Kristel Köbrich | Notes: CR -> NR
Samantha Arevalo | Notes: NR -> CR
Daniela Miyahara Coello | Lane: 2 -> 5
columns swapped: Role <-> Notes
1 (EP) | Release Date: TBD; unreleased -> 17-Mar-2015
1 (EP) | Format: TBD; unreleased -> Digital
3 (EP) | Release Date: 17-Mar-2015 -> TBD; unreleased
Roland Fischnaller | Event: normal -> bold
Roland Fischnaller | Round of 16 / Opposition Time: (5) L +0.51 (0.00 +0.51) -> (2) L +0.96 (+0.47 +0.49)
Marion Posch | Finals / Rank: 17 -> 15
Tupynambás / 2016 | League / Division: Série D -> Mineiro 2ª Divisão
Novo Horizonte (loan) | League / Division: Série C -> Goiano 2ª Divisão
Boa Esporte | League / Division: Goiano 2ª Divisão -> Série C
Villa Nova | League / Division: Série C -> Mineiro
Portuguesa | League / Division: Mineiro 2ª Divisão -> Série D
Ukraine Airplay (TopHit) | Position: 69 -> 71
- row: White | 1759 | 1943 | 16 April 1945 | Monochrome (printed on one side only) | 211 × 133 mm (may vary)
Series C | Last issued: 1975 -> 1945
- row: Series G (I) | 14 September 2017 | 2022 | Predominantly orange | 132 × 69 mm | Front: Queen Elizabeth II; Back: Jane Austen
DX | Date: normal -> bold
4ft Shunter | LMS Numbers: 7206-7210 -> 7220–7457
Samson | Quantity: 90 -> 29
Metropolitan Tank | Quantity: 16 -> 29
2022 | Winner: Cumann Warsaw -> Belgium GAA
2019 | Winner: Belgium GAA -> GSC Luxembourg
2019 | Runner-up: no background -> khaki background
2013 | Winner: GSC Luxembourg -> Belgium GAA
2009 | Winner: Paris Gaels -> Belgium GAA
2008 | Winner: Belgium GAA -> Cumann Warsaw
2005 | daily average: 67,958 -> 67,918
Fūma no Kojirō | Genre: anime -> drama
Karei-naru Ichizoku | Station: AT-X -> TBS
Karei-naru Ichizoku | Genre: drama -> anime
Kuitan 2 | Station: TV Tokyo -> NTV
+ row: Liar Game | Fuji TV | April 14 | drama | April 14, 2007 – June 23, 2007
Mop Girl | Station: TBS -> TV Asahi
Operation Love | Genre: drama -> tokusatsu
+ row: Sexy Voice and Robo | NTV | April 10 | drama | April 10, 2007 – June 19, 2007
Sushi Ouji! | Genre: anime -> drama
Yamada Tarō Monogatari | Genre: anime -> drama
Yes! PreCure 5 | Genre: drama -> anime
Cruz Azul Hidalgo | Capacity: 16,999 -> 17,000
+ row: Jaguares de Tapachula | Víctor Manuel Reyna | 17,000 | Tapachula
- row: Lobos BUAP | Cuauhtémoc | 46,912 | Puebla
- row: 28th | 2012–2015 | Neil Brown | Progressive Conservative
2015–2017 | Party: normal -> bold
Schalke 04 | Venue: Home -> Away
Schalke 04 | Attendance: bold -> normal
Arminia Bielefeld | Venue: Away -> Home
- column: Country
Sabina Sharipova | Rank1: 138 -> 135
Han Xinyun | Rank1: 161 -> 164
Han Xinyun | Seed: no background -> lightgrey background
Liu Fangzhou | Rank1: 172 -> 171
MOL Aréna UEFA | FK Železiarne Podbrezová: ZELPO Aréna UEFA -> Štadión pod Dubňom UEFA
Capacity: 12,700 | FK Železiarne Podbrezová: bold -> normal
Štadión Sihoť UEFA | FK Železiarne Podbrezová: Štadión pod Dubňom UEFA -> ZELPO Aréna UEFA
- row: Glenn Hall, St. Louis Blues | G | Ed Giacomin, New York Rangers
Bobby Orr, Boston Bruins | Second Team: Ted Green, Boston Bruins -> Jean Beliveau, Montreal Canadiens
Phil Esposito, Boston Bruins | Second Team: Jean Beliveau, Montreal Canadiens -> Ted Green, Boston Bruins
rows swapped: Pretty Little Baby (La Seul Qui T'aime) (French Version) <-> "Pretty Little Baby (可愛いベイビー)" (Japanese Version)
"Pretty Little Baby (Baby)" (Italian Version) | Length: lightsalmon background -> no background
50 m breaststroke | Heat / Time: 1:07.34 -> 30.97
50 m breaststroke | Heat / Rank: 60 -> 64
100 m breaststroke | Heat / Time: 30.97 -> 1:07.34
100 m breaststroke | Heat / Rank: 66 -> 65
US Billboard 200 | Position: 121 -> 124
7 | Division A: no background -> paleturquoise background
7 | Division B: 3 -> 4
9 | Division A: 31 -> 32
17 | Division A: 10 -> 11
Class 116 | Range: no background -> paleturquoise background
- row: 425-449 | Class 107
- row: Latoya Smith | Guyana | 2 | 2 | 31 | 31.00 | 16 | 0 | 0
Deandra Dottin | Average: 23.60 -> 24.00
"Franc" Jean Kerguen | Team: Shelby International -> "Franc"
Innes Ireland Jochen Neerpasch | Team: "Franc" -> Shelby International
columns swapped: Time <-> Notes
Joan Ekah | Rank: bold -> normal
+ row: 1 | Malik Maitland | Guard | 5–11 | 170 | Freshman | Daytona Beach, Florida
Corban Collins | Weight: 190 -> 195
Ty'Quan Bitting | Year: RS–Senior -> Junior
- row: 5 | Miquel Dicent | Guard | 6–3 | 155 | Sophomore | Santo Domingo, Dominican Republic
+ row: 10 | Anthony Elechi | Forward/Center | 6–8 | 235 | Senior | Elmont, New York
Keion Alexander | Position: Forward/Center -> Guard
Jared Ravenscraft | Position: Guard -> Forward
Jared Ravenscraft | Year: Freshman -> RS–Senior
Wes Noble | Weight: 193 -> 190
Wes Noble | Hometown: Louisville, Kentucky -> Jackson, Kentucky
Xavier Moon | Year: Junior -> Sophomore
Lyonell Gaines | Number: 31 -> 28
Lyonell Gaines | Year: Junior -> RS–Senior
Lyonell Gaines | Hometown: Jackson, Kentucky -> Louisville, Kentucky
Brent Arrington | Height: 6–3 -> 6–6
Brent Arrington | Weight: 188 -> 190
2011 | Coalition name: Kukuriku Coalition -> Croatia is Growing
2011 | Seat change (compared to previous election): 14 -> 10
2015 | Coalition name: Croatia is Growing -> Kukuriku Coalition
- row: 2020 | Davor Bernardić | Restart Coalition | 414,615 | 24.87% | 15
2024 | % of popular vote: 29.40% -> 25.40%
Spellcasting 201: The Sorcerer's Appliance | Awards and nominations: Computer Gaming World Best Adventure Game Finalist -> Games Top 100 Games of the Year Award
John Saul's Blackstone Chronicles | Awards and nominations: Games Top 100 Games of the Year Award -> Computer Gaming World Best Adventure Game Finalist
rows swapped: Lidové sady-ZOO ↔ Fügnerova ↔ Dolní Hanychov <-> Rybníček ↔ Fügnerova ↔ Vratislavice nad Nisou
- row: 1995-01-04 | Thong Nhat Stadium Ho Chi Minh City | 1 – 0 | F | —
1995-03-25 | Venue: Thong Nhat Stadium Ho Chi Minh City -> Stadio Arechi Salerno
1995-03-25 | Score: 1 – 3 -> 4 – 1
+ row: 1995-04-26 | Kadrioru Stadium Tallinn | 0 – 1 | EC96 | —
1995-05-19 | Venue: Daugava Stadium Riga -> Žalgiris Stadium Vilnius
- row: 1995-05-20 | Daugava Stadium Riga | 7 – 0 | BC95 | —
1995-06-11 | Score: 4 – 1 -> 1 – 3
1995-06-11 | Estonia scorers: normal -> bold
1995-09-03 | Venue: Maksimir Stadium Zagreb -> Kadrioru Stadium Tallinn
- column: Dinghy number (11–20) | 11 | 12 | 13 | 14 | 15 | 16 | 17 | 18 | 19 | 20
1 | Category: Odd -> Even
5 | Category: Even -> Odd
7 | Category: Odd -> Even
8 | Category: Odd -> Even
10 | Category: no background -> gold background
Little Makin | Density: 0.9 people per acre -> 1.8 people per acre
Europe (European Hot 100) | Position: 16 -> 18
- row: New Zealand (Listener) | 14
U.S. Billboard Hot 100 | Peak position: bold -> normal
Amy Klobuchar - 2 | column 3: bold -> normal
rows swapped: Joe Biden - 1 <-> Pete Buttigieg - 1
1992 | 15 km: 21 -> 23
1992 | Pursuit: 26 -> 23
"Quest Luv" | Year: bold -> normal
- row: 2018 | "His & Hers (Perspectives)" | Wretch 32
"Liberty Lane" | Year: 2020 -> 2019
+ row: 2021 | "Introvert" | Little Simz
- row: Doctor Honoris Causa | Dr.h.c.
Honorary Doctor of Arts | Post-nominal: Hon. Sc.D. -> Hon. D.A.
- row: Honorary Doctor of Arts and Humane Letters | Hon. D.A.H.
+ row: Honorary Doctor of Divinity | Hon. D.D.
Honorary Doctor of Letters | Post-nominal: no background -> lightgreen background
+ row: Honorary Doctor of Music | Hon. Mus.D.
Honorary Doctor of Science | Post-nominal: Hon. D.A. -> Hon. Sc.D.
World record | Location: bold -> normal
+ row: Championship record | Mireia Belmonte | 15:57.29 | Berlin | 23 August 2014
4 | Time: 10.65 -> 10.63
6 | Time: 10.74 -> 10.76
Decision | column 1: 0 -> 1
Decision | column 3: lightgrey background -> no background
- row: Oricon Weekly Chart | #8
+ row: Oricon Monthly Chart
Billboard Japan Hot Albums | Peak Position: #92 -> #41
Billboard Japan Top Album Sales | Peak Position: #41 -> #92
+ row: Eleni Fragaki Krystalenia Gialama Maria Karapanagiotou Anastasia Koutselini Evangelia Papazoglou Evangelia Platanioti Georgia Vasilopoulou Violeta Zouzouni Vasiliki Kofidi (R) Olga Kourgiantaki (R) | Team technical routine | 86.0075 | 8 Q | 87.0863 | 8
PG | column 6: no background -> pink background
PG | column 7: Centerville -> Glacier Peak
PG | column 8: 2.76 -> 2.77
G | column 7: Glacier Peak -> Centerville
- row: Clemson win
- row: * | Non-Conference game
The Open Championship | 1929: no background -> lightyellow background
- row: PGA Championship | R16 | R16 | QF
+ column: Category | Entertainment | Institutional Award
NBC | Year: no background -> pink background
◆ ◆ ◆ ◆ ◆ ◆ ◆
> **Aim of the task**
Copy the data word for word, starting at the first line and ending with the line that contains "Tupynambás / 2016", including both of those lines.

> **Exercise solution**
Kristel Köbrich | Notes: CR -> NR
Samantha Arevalo | Notes: NR -> CR
Daniela Miyahara Coello | Lane: 2 -> 5
columns swapped: Role <-> Notes
1 (EP) | Release Date: TBD; unreleased -> 17-Mar-2015
1 (EP) | Format: TBD; unreleased -> Digital
3 (EP) | Release Date: 17-Mar-2015 -> TBD; unreleased
Roland Fischnaller | Event: normal -> bold
Roland Fischnaller | Round of 16 / Opposition Time: (5) L +0.51 (0.00 +0.51) -> (2) L +0.96 (+0.47 +0.49)
Marion Posch | Finals / Rank: 17 -> 15
Tupynambás / 2016 | League / Division: Série D -> Mineiro 2ª Divisão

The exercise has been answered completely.